▸ DOCUMENT SEGMENT:
■ ■ ■

Milton Friedman, after 30 years of the great depression, came up with his theory of monetarism and argued about the effectiveness of monetary policy in recessions. But Keynesian economics proved to be more practical. It asserts that fiscal policies are more powerful than monetary policies during economic disasters. America picked up the Keynesian side during the great recession of 2007-2010. At some point, President Nixon jocularly branded all of us as Keynesians. And this is more so now! The US stock market cascaded down even further in the dip, contradicting the Fed’s rapid monetary loosening that brought the policy rate close to zero. Monetary policy turned toothless.
In contrast, the market rallied up when President Trump announced the largest fiscal package in history—exceeding USD 2 trillion dollars in a USD 21 trillion economy. Good that Bangladesh is also going for direct fiscal actions although they will balloon up fiscal deficits further. The direct payments to the poor and the vulnerable by using both the bureaucratic and political machinery will be imperative. Nobel Laureate Abhijit Banerjee recently advised the Indian government to print money and to hand them out to the poor. No government will be that desperate because inflation is a potential snake, but the intent of Banerjee’s argument is to connect directly to the needy—a task which the monetary authority or banks can’t do without satisfying procedural requirements.
Still Bangladesh’s central bank has a lot to do particularly to save its balance of payments—the most challenging frontier and more important than domestic credit expansion. India faced its worst financial crisis in the early 1991s when it ran out of its foreign reserves and encountered the toughest blow from its current account balance. Our exports are doomed to plummet. Americans now think about life and death. They have no time or urge to buy garments—no time to be fashionable.

■ ■ ■

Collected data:
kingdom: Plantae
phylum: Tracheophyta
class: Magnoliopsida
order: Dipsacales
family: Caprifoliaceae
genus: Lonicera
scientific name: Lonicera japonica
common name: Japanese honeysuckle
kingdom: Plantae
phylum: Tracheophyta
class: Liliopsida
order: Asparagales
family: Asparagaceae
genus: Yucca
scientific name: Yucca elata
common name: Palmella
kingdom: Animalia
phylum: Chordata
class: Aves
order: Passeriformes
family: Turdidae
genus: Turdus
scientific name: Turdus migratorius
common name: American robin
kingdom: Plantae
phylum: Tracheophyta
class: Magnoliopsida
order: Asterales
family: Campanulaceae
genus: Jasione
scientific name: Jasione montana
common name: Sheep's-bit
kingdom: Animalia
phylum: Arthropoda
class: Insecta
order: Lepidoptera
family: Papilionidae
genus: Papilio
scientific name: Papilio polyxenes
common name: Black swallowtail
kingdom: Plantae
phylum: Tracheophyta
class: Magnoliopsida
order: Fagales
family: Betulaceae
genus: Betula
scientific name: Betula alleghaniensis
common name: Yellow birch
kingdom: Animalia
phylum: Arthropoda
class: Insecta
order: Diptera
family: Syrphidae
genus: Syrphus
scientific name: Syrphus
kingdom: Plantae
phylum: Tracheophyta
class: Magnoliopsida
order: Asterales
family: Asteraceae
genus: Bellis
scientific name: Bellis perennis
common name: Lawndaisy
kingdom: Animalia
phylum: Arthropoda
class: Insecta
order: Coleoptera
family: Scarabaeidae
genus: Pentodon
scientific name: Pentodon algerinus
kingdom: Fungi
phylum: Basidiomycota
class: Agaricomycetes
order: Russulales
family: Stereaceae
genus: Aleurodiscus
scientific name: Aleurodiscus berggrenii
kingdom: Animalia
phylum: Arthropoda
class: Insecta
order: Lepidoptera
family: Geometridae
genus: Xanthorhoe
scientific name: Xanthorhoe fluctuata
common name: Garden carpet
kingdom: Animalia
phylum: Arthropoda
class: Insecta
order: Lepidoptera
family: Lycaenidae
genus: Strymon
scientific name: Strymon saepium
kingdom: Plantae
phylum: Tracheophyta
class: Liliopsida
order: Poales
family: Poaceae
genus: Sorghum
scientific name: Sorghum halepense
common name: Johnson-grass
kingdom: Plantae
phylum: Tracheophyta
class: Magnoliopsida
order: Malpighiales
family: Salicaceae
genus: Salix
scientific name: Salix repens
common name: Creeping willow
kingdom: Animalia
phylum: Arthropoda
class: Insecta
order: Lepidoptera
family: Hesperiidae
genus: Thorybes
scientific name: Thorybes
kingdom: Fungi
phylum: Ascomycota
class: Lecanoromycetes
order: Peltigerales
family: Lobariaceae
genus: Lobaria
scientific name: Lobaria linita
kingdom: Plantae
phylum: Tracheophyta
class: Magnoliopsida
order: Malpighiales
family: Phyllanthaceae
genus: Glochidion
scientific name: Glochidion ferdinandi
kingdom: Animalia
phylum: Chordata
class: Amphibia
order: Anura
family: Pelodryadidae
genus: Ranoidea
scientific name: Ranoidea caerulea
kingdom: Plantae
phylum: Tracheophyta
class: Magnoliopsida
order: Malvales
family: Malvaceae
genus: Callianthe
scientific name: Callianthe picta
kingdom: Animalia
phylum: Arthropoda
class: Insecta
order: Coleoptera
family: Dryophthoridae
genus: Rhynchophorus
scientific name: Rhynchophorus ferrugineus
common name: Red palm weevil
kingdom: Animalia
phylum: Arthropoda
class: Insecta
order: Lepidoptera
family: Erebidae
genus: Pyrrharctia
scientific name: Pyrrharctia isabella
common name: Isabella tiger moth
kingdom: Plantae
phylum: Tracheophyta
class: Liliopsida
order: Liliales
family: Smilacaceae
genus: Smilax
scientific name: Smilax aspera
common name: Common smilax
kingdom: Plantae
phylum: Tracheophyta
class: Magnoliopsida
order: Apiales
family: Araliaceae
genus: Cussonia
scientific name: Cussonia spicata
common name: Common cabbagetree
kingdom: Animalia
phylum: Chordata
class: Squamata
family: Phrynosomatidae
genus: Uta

■ ■ ■

▸ BRIEF: Carry the commentary on fiscal and monetary policy in an economic crisis forward from its final sentence. This data was drawn from a separate source.

▸ TASK OUTPUT:
Remittances have already gone down and they will be in the decline frenziedly. Bangladesh Bank (BB) now should further liberalise the inflows of capital and remittances. As an irregular remitter, I face so many rules, regulations, obstacles, and sometimes paperwork on top of a poor nonmarket exchange rate. These are enough to explain why migrants resort to hundis or informal channels. BB has to abandon the tangling foreign exchange rules which are the brainchild of the 1956-model advisers. Two percent incentive on remittances still has strings attached to it. Make them free and let the market determine the exchange rate. Of course, BB deserves credit for allowing USD 10,000 cash for travellers. Even that ceiling should be lifted for inflows up. Loans to small and medium enterprises, farmers, and petty businesses should be interest free. And so should be student loans for at least a year.
Once in October 2008, the Fed Chair Ben Bernanke warned President Obama, “Act now, or there will be no economy on Monday.” The time now is worse than that. We believe the Bangladesh government will work relentlessly to protect the helpless and at least minimise the damages looming on the horizon.
Biru Paksha Paul is professor of economics at the State University of New York at Cortland.